Aos 20 anos, fez um curso com o diretor italiano Ruggero Jacobbi e ingressou, como ator profissional, no recém-criado Teatro de Arena, antes da efervescência da cultura brasileira depois do golpe de 1964 até o AI-5, no período de gestação e formação da companhia. Lá, atuou em clássicos da dramaturgia brasileira como A revolução na América do Sul, de Augusto Boal, Eles não usam black-tie, de Gianfrancesco Guarnieri, Chapetuba Futebol Clube, de Oduvaldo Vianna Filho. Pertencer ao Teatro de Arena significava participar de uma transformação inédita na cena brasileira, em busca de um realismo autêntico e autóctone, com autores brasileiros e formas de interpretação mais soltas, menos impostadas.

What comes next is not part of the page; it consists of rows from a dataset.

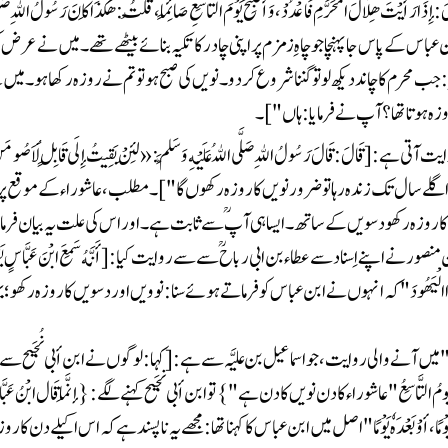
ہوتا تھا؟ آپ  نے فرمایا: ہاں"]۔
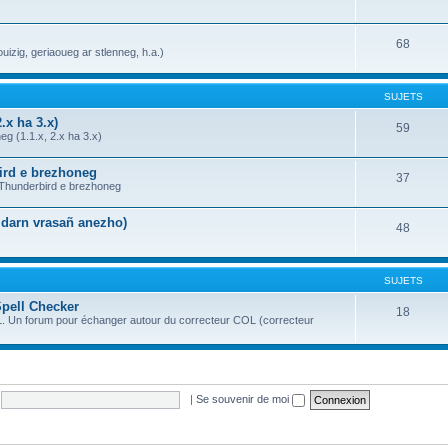
68
uizig, geriaoueg ar stlenneg, h.a.)
SUJETS
.x ha 3.x)
59
g (1.1.x, 2.x ha 3.x)
bird e brezhoneg
37
a Thunderbird e brezhoneg
n darn vrasañ anezho)
48
SUJETS
Spell Checker
18
OL. Un forum pour échanger autour du correcteur COL (correcteur
|
Se souvenir de moi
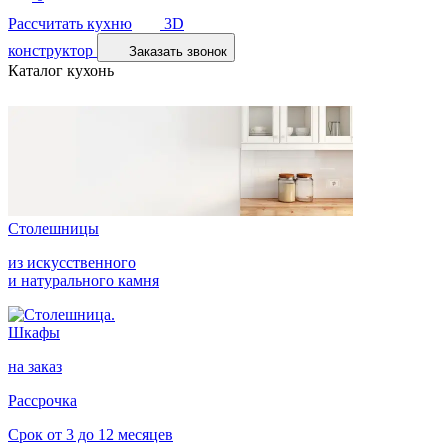
Рассчитать кухню
3D
конструктор
Заказать звонок
Каталог кухонь
Столешницы
из искусственного
и натурального камня
Шкафы
на заказ
Рассрочка
Срок от 3 до 12 месяцев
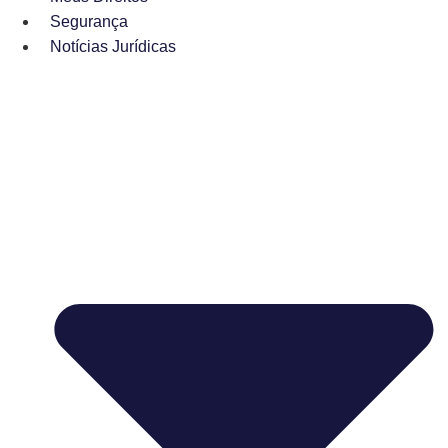
Segurança
Notícias Jurídicas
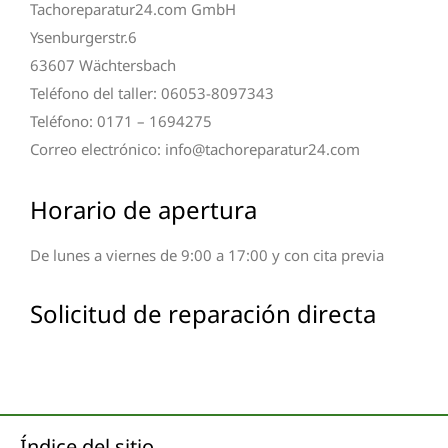
Tachoreparatur24.com GmbH
Ysenburgerstr.6
63607 Wächtersbach
Teléfono del taller: 06053-8097343
Teléfono: 0171 – 1694275
Correo electrónico: info@tachoreparatur24.com
Horario de apertura
De lunes a viernes de 9:00 a 17:00 y con cita previa
Solicitud de reparación directa
Índice del sitio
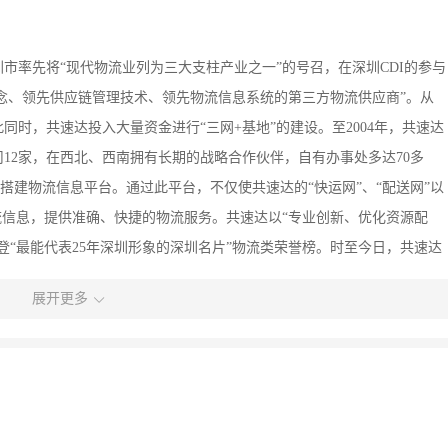
圳市率先将“现代物流业列为三大支柱产业之一”的号召，在深圳CDI的参与
先理念、领先供应链管理技术、领先物流信息系统的第三方物流供应商”。从
时，共速达投入大量资金进行“三网+基地”的建设。至2004年，共速达
12家，在西北、西南拥有长期的战略合作伙伴，自有办事处多达70多
入搭建物流信息平台。通过此平台，不仅使共速达的“快运网”、“配送网”以
流信息，提供准确、快捷的物流服务。共速达以“专业创新、优化资源配
荣登“最能代表25年深圳形象的深圳名片”物流类荣誉榜。时至今日，共速达
提供集装箱运输、干线运输、区域配送、仓储加工和国际物流等服务的综
展开更多
胜数。2004年至今，共速达以公开上市为契机，加紧与国际物流巨头的
进一家强有力的国际战略合作伙伴。凭借该国际战略联盟在仓储管理、城
名品牌积累的经验，共速达必将进一步提升对国内外大客户的整体服务能
就是选择了“运速快，配送深，信息广”的专业物流服务。共速达将秉承“诚
际物流行业著名品牌。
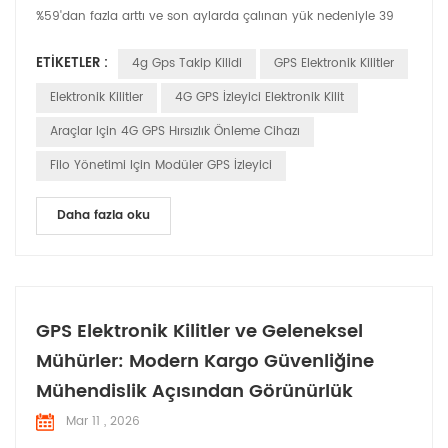
%59'dan fazla arttı ve son aylarda çalınan yük nedeniyle 39
milyon dolardan fazla kayıp yaşandı. Bir araç sahibi olarak
ETIKETLER :
4g Gps Takip Kilidi
GPS Elektronik Kilitler
hem fiziksel hem de siber tehditlerden kaynaklanan risklerle
karşı karşıyasınız. Suçlular, güvenli olmayan duraklardaki
Elektronik Kilitler
4G GPS İzleyici Elektronik Kilit
araçları hedef alıyor, izleme si...
Araçlar Için 4G GPS Hırsızlık Önleme Cihazı
Filo Yönetimi Için Modüler GPS İzleyici
Daha fazla oku
GPS Elektronik Kilitler ve Geleneksel
Mühürler: Modern Kargo Güvenliğine
Mühendislik Açısından Görünürlük
Mar 11 , 2026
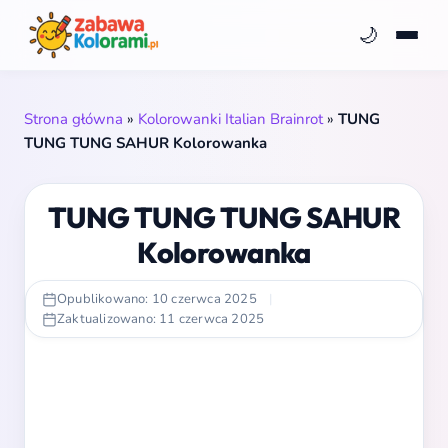
🌙
Strona główna
»
Kolorowanki Italian Brainrot
»
TUNG
TUNG TUNG SAHUR Kolorowanka
TUNG TUNG TUNG SAHUR
Kolorowanka
Opublikowano: 10 czerwca 2025
|
Zaktualizowano: 11 czerwca 2025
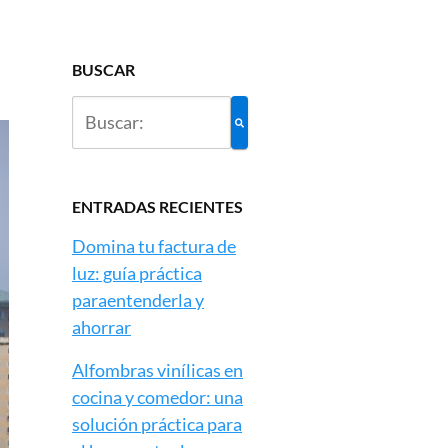
BUSCAR
ENTRADAS RECIENTES
Domina tu factura de
luz: guía práctica
paraentenderla y
ahorrar
Alfombras vinílicas en
cocina y comedor: una
solución práctica para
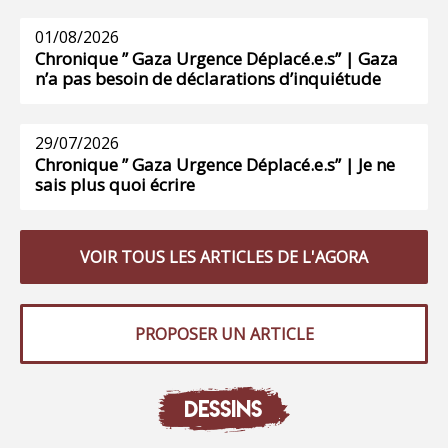
01/08/2026
Chronique ” Gaza Urgence Déplacé.e.s” | Gaza
n’a pas besoin de déclarations d’inquiétude
29/07/2026
Chronique ” Gaza Urgence Déplacé.e.s” | Je ne
sais plus quoi écrire
VOIR TOUS LES ARTICLES DE L'AGORA
PROPOSER UN ARTICLE
DESSINS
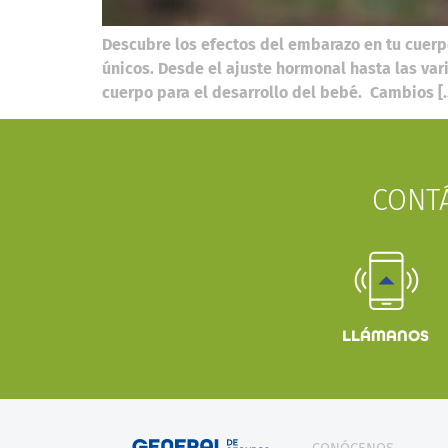
Descubre los efectos del embarazo en tu cuerp
únicos. Desde el ajuste hormonal hasta las var
cuerpo para el desarrollo del bebé. Cambios [
CONT
LLÁMANOS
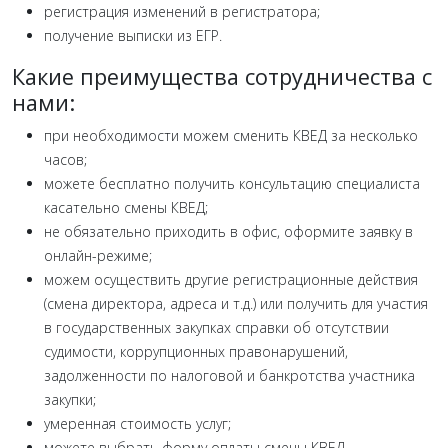
регистрация изменений в регистратора;
получение выписки из ЕГР.
Какие преимущества сотрудничества с
нами:
при необходимости можем сменить КВЕД за несколько
часов;
можете бесплатно получить консультацию специалиста
касательно смены КВЕД;
не обязательно приходить в офис, оформите заявку в
онлайн-режиме;
можем осуществить другие регистрационные действия
(смена директора, адреса и т.д.) или получить для участия
в государственных закупках справки об отсутствии
судимости, коррупционных правонарушений,
задолженности по налоговой и банкротства участника
закупки;
умеренная стоимость услуг;
можете выбрать форму оплаты смены КВЕД.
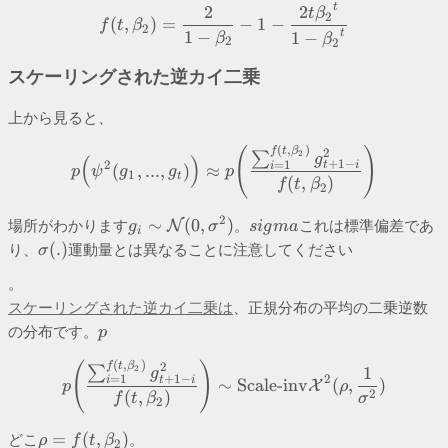
t
2
2
t
β
2
(
,
)
=
−
1
−
f
t
β
2
1
−
t
1
−
β
β
2
2
スケーリングされた逆カイ二乗
上から見ると、
(
,
)
(
)
f
t
β
2
2
∑
g
(
)
+
1
−
2
=
1
t
i
i
(
,
...
,
)
≈
p
ψ
g
g
p
1
t
(
,
)
f
t
β
2
2
∼
(
0
,
)
場所がわかります
。
これは標準偏差であ
N
g
σ
s
i
g
ma
i
(
.
)
り、
運動量とは異なることに注意してください
σ
。
スケーリングされた逆カイ二乗は
、正規分布の平均の二乗逆数
の分布です。
p
(
,
)
(
)
f
t
β
2
1
2
∑
g
+
1
−
2
=
1
t
i
i
∼
Scale-inv
(
,
)
X
p
ρ
2
(
,
)
f
t
β
σ
2
=
(
,
)
どこ
。
ρ
f
t
β
2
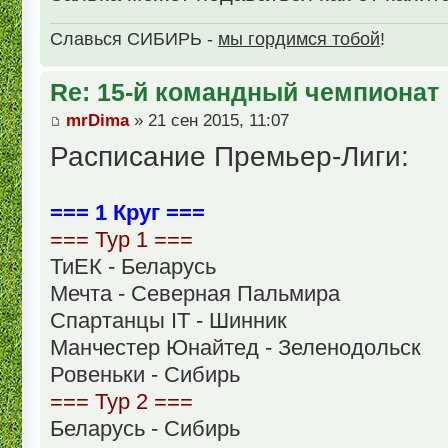
Славься СИБИРЬ -
мы гордимся тобой
!
Re: 15-й командный чемпионат
mrDima
» 21 сен 2015, 11:07
Расписание Премьер-Лиги:
=== 1 Круг ===
=== Тур 1 ===
ТиЕК - Беларусь
Мечта - Северная Пальмира
Спартанцы IT - Шинник
Манчестер Юнайтед - Зеленодольск
Ровеньки - Сибирь
=== Тур 2 ===
Беларусь - Сибирь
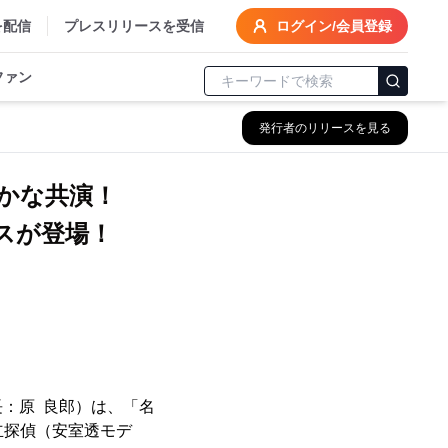
を配信
プレスリリースを受信
ログイン/会員登録
ファン
発行者のリリースを見る
かな共演！
スが登場！
：原 良郎）は、「名
立探偵（安室透モデ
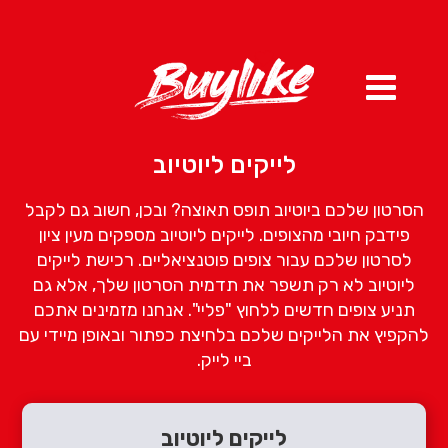
לייקים ליוטיוב
הסרטון שלכם
ביוטיוב
תופס תאוצה? ובכן, חשוב גם לקבל
פידבק חיובי מהצופים.
לייקים
ליוטיוב
מספקים מעין ציון
לסרטון שלכם עבור צופים פוטנציאליים. רכישת
לייקים
ליוטיוב
לא רק תשפר את תדמית הסרטון שלך, אלא גם
תניע צופים חדשים ללחוץ "
פליי
". אנחנו
מזמינים אתכם
להקפיץ את
הלייקים
שלכם בלחיצת כפתור ובאופן
מי
י
די
עם
ביי לייק.
לייקים ליוטיוב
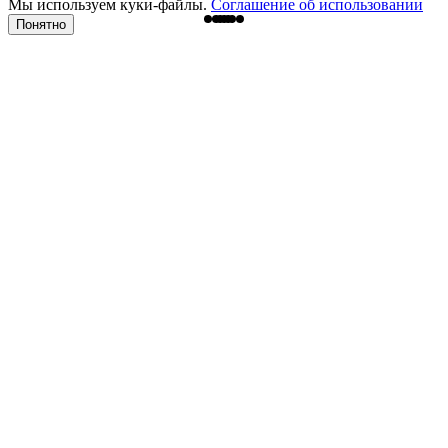
Мы используем куки-файлы.
Соглашение об использовании
Понятно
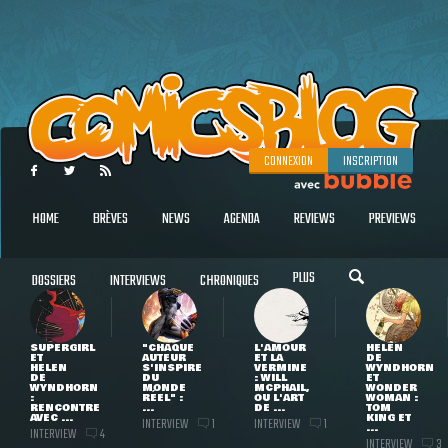
CONNEXION
INSCRIPTION
HOME
BRÈVES
NEWS
AGENDA
REVIEWS
PREVIEWS
PLUS
DOSSIERS
INTERVIEWS
CHRONIQUES
SUPERGIRL
"CHAQUE
L'AMOUR
HELEN
ET
AUTEUR
ET LA
DE
HELEN
S'INSPIRE
VERMINE
WYNDHORN
DE
DU
: WILL
ET
WYNDHORN
MONDE
MCPHAIL,
WONDER
:
RÉEL" :
OU L'ART
WOMAN :
RENCONTRE
...
DE ...
TOM
AVEC ...
KING ET
INTERVIEW
INTERVIEW
1
1
...
INTERVIEW
4
INTERVIEW
3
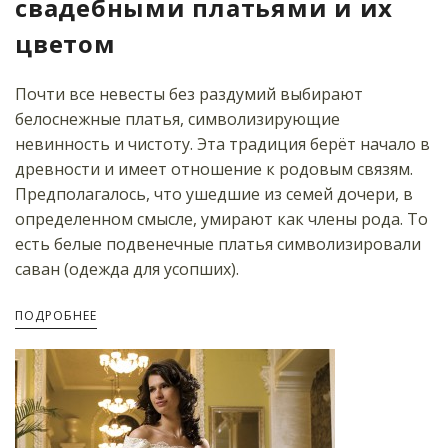
свадебными платьями и их
цветом
Почти все невесты без раздумий выбирают
белоснежные платья, символизирующие
невинность и чистоту. Эта традиция берёт начало в
древности и имеет отношение к родовым связям.
Предполагалось, что ушедшие из семей дочери, в
определенном смысле, умирают как члены рода. То
есть белые подвенечные платья символизировали
саван (одежда для усопших).
ПОДРОБНЕЕ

Flávio Migliaccio foi peça-chave na caracterização de tipos brasileiros, uma transformação radical e que deu voz à dramaturgia escrita no País.

Naquela época, o teatro paulistano orbitava ao redor de três núcleos principais. Além do Teatro de Arena, o Teatro Brasileiro de Comédia – marco da modernização da cena brasileira – vivia sua debacle, e o Teatro Oficina vivia uma espécie de gestação de suas tensões, que eclodiriam no final da década com a montagem de O rei da vela, de Oswald de Andrade. Simbolicamente, por um arranjo do destino, Flávio Migliaccio trabalhou em duas montagens no TBC (Almas mortas, de Nikolai Gógol, e A escada, de Jorge Andrade, ambas dirigidas por Flávio Rangel) e também marcou presença no Teatro Oficina, em Andorra, de Max Frisch, direção de José Celso Martinez Corrêa.

Ator de amplo espectro, Flávio Migliaccio navegou por linguagens e públicos distintos. Sua contribuição maior foi a artesania de personagens, construídos com cuidado, estudo, pesquisa. Em uma época de estéticas pré-fabricadas por algoritmos e aplicativos, sua ausência será sentida, mas o eco de seu trabalho ainda tem grande potência para ressoar por muito tempo.